With doubts being cast over Usain Bolt's chances of retaining his 100m and 200m Olympic crowns in the world press, the showpiece Men's 100m at the Olympic Stadium was poised to be a memorable occasion, and it did not disappoint.
Bolt silenced the doubters, retaining all three of his gold medals won at Beijing in the 100m, 200m and the 4x100m relay with his Jamaican team-mates, proclaiming himself as "the greatest athlete of all-time" to the world's media.
"I'm a living legend," he said after becoming the first man in history to retain the 100m and 200m titles.
The Jamaican known as "Lightning Bolt" pondered his future, but insisted he would attempt an incredible third consecutive defence of his Olympic titles at Rio 2016.
"I am not ready to retire. I love this sport."
"I need to find a goal that's going to motivate me to great things.
"The rest of the season I am just going to have fun because I did what I came here to do."
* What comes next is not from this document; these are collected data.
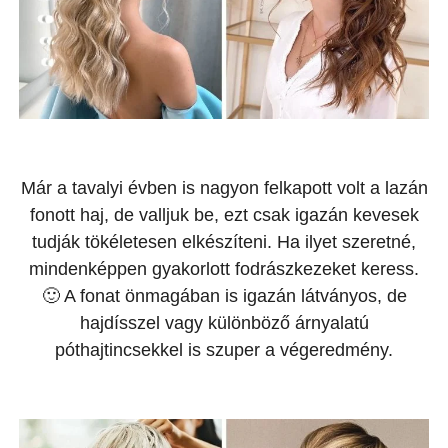
Már a tavalyi évben is nagyon felkapott volt a lazán
fonott haj, de valljuk be, ezt csak igazán kevesek
tudják tökéletesen elkészíteni. Ha ilyet szeretné,
mindenképpen gyakorlott fodrászkezeket keress.
🙂 A fonat önmagában is igazán látványos, de
hajdísszel vagy különböző árnyalatú
póthajtincsekkel is szuper a végeredmény.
IOC president Jacques Rogge delivered a glowing report for London 2012, saying that "The country that invented modern sport has helped give new life to the spirit of competition and fair play."
"The superlatives created here in London will live on long after the cauldron has finally been extinguished." he continued.
"The kindness of the volunteers, and the help that we're getting from these wonderful people, the kindness also of the people in the streets as you walk through London – this is a city partying."
"And also the crowds, the spectators, this is really something exceptional. It is unheard of and it is really very reassuring for the future of sport."
London 2012 will not be remembered as a particularly spectacular Games in terms of pyrotechnics and ultra-futuristic graphics and venues in the same way that Beijing 2008 will be, but the traditional, community feel of London gave it a very quirky British-ness that impressed much of the worlds press.
With such a huge emphasis placed upon the legacy of these Games, the future usage of venues, facilities and infrastructure on the whole remains to be seen, and will of course be closely scrutinised, but the Games certainly did a lot to endear the UK to the rest of the world, and will serve as a tremendous platform for the country to re-launch itself as one of sports' greatest countries.